Each individual is a part of the larger society, which is maintained and directed by the government. “Society’s purpose was man’s betterment.” The government helped to ensure this through its role of fairly distributing the resources that were available in the economy. This can be accomplished by making laws and regulations, which allow each and every citizen to achieve a minimum standard of decent living, competency. Once the government has resolved all major issues and the general outlook has improved enough for the government to reduce its level of activity, a period of private interest when the people try to resolve their own issues comes about. The late nineteenth century into the early twentieth, The Gilded Age Essay in America, was one of these periods of private interest.
This era began after the election of 1876 of a president, Rutherford B. Hayes, who decided that the government should allow the country to flourish on it’s own. The widening gap between the wealth of the upper and lower classes created a dichotomy that can be explained by the pattern of the cycles in which this occurs in private interest. The ideology of mobility was also present to help assist the people at the bottom. The age of industry though was propelling society as technology’s presence was ever increasing. The capitalist system of competition was also in full force as corporations grew and fell in the economy.Order now
As men work to improve their position the society as a whole will thrive. “And yet, although each is free to go wherever his acquisitive nose directs him, the inter-play of one man against another results in the necessary tasks of society getting done”(Borg 73). The Gilded Age, taking place in a period of government inactivity, helped the people through freedom of choice, mobility, and opportunity. This age resulted in the split between some people who became successful in the economy, and others that failed to do so because of the consensus for a system of private interest where all were free to compete and a wide range of results usually occurred.
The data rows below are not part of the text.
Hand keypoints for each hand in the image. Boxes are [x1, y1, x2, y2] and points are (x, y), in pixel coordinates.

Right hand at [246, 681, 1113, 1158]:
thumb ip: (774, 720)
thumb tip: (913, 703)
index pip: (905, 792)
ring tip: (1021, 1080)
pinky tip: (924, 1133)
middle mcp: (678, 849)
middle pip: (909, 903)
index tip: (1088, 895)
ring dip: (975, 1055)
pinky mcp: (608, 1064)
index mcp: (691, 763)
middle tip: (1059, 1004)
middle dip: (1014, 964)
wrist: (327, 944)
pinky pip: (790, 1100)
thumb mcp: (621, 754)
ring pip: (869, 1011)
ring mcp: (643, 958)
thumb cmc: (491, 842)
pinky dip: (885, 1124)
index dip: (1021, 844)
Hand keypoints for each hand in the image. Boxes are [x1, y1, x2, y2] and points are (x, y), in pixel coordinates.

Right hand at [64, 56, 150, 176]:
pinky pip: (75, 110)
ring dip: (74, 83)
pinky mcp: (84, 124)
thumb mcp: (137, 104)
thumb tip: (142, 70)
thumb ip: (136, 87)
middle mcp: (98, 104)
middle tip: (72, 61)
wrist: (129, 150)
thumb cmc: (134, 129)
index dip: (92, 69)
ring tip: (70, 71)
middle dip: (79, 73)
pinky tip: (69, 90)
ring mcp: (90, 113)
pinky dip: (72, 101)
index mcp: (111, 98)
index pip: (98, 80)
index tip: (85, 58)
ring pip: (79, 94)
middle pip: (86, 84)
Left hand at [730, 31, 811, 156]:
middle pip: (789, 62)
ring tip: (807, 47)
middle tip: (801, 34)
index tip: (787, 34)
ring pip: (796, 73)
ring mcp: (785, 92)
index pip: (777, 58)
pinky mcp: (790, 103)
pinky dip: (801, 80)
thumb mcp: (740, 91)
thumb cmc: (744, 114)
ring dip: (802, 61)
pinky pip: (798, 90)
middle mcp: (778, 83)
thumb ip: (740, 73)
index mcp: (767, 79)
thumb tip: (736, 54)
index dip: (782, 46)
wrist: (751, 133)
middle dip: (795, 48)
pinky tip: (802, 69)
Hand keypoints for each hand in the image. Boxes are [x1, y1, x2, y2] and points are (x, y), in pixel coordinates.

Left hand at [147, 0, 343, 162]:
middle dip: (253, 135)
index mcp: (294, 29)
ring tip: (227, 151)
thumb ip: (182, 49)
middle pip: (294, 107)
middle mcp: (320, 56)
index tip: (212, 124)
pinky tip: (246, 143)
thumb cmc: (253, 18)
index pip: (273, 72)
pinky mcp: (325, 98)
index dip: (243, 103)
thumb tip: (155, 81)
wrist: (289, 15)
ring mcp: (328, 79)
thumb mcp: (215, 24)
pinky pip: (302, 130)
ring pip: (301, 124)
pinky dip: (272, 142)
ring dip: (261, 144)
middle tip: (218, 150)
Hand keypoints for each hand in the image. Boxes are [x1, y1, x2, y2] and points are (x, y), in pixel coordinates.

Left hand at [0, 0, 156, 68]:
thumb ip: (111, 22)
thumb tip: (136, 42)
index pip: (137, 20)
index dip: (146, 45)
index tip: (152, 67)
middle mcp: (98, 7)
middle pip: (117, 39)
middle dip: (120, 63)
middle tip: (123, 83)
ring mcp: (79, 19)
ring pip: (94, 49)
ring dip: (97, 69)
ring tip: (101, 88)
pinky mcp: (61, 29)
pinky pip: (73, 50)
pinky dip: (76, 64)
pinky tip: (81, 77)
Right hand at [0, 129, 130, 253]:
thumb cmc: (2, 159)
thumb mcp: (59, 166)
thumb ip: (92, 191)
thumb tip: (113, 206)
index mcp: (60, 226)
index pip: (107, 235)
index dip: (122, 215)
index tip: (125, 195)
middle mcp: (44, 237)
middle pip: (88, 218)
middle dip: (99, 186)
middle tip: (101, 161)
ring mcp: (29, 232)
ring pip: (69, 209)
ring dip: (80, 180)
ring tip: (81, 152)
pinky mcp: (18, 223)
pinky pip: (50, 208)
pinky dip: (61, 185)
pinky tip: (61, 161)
Due to the low level of Government interaction with the economy and the people, there were high levels of abuses in the workplace. Fewer laws were made to constrain these and looser regulations were obeyed.
Many of these abuses were brought on by the employers to reach optimum profits without consideration for the effect it would have on the workers. One of the worst abuses that the employers took advantage of was child labor. Companies could use child labor as a cheap and large pool of laborers because most of the parents weren’t making enough money to support the family alone. Children could also be paid even less than the adults were. “In 1890, for example, the federal census reported 5,426 children in the factories of Illinois…These little fellows go to work in this cold dreary room at seven o’clock in the morning and work till it is too dark to see any longer. For this they get $1 to $3 a week”(Meltzer 27).
Both children and women were chronically abused for labor in the factories and companies so that families could merely survive. In comparison, the wages of the women were even worse than those of the children. “Women worked 14 to 16 hours a day for wages of $1.56 a week.” They were used for hard long work and paid very little for the same reason that the workers had little to no other options. The employers also neglected to maintain anywhere near safe conditions for women in particular.